Eating out at a restaurant

If you have an eating plan for your diabetes this does not mean that you cannot go out to eat. Your meal at a restaurant can be part of your eating plan if you are well aware of what you need. Here you find some suggestions about how to ease the process of going to a restaurant and to stay committed to your eating plan:

Research restaurant menus

When available online check a restaurant’s menu, and ethe nutrition facts if available.

Keep portion sizes in check

Generally speaking you should eat moderately. So try to avoid big portions:Choose the smallest meal size if the restaurant offers options, for example a lunch-sized entree. Share meals with a dining partner. Request a take-home container

Consider avoiding “all you can eat” buffets. They make it difficult to resist and moderate your meal.

Make substitutions

Don’t settle for what comes with your sandwich or meal but customize it according to your needs. For example avoid French fries in favor of grilled vegetables. Do not be afraid to ask.

Watch the extras

Keep in mind that extras, bacon bits, croutons and fried chips, can sabotage diabetes nutrition goals by quickly increasing a meal’s calorie and carbohydrate count.

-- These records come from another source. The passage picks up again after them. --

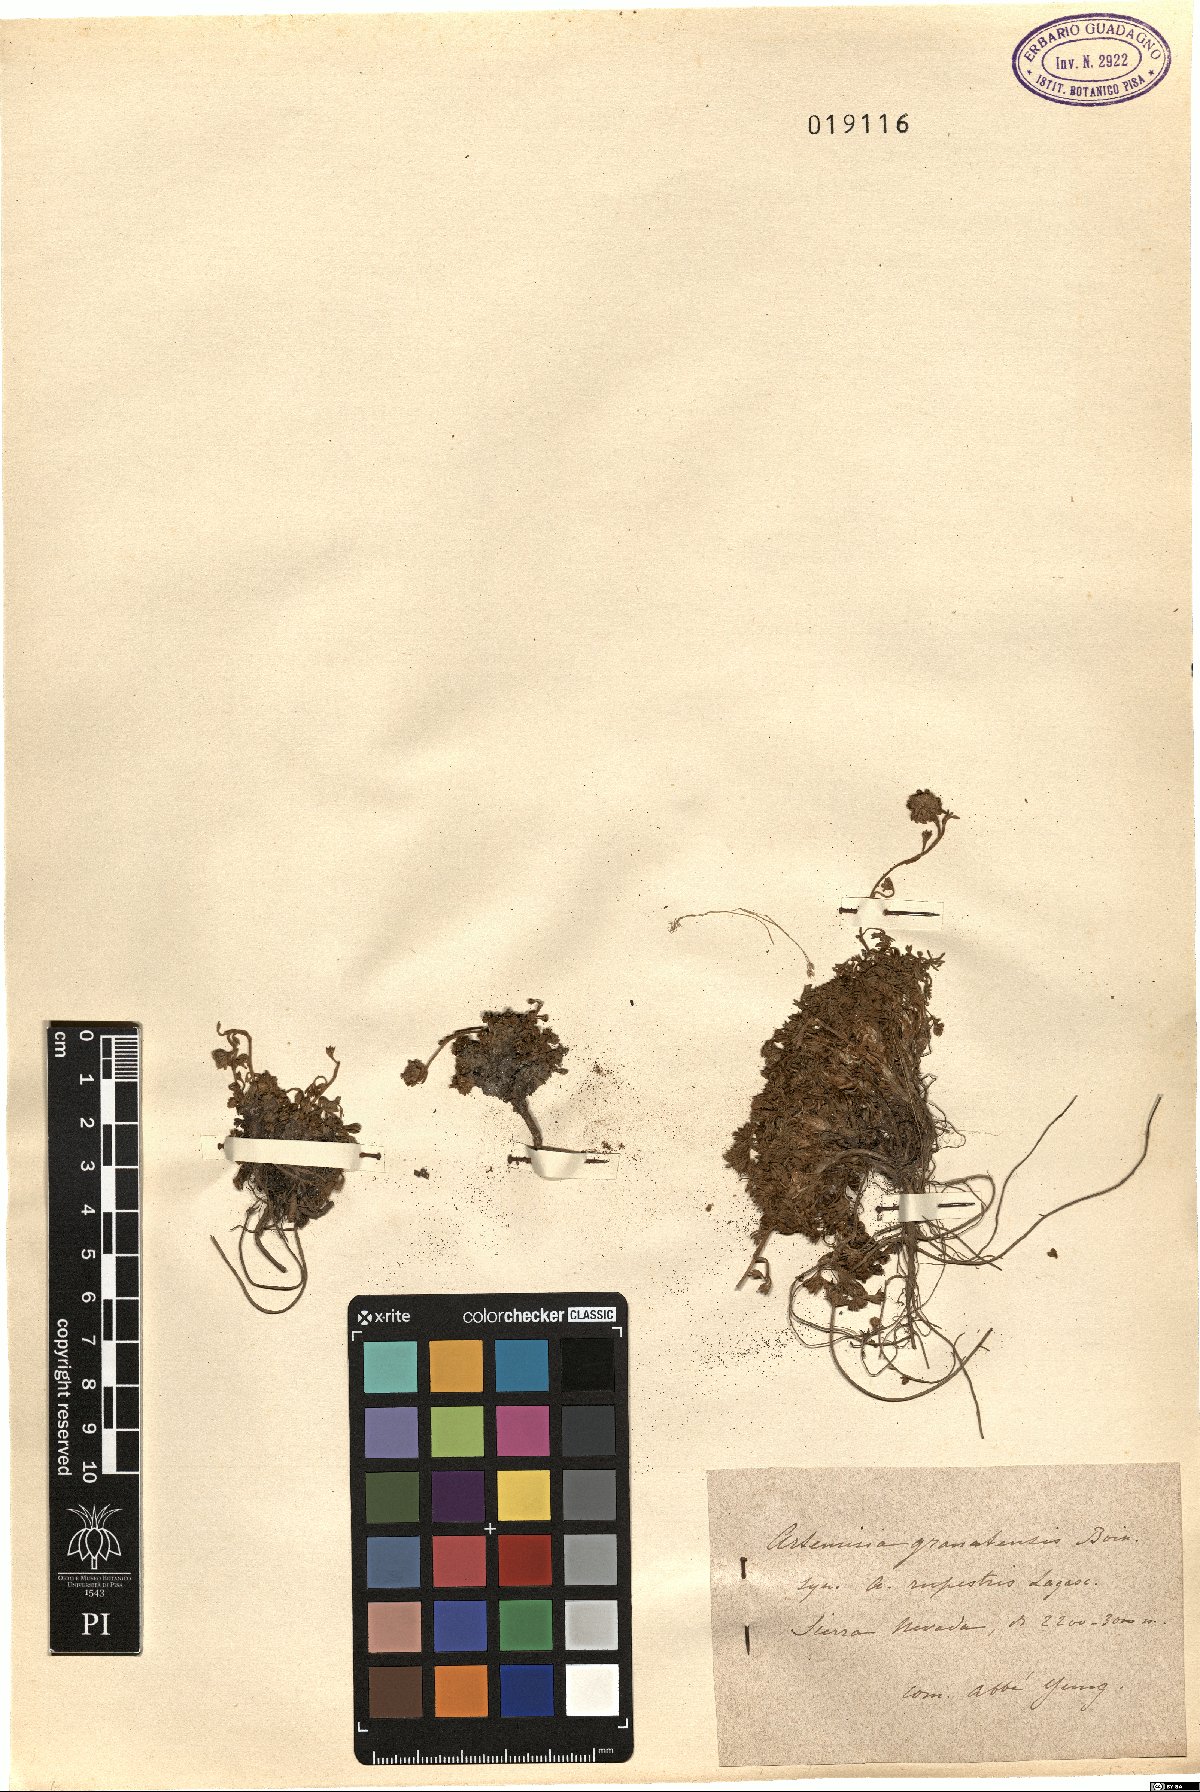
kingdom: Plantae
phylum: Tracheophyta
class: Magnoliopsida
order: Asterales
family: Asteraceae
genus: Artemisia
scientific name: Artemisia granatensis
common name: Royal chamomile
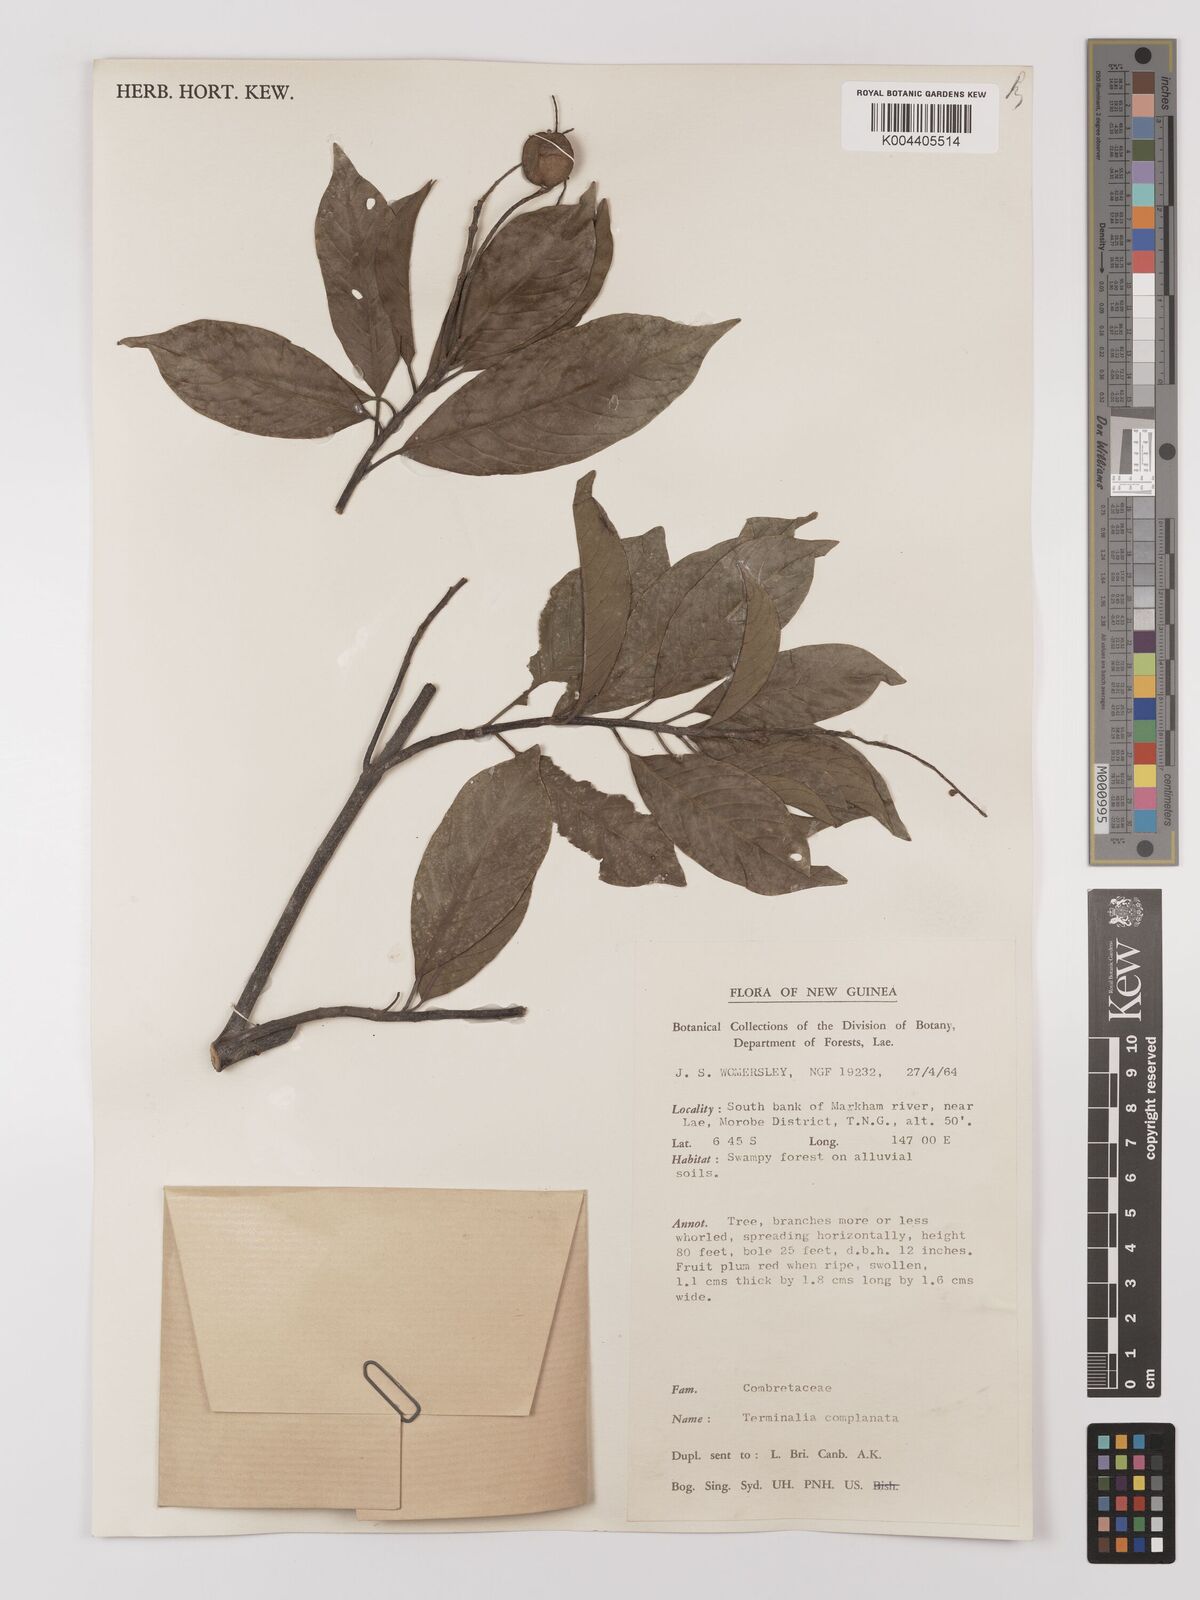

Even healthier additions — including fat-free salad dressing, barbecue sauce and fat-free mayonnaise — have calories. But you can enjoy small servings of these without adjusting your meal plan. Ask for them on the side to further control how much of them you eat.

Speak with the chef

Food preparation is also something to consider. Avoid breaded and fried food. Instead request that your food be:

  • Broiled
  • Roasted
  • Grilled

Don’t feel like you’re stepping out of line if you request healthier options or substitutions. You’re simply doing what it takes to stay committed to your meal plan.

Watch what you drink

Remember that calories come from drinks as well. So avoid high-calorie drinks. Instead of soda try following: diet soda, water, unsweetened iced tea, sparkling water or mineral water. Remember also that alcohol may be highly problematic. If your diabetes is under control and your doctor agrees, an occasional alcoholic drink with a meal is fine. But alcohol is rich in empty calories and can lead to diabetes complications. When choosing alcohol, choose options with fewer calories and carbohydrates such as:

  • Light beer
  • Dry wines

Limit alcohol to no more than two drinks a day if you’re a man and one drink a day if you’re a woman.

Eat on time

Your meal schedule is important to maintain steady blood sugar levels — especially if you are taking medications or insulin.

If you’re eating out with others, follow these tips: Schedule the gathering at your usual mealtime.To avoid waiting for a table, make a reservation or try to avoid times when the restaurant is busiest.If you can’t avoid eating later than usual, snack on a fruit or starch serving at your usual mealtime.

Save room for dessert

Remember that dessert isn’t necessarily off-limits. Sweets count as carbohydrates in your meal plan. If you’d like dessert, compensate by reducing the amount of other carbohydrates — such as bread, tortillas, rice, milk or potatoes — in your meal.

Remember the ground rules

Whether you’re eating at home or eating out, remember the principles of diabetes nutrition. Eat a variety of healthy foods. Limit the amount of fat and salt in your diet. Keep portion sizes in check. And above all, follow the nutrition guidelines established by your doctor or registered dietitian.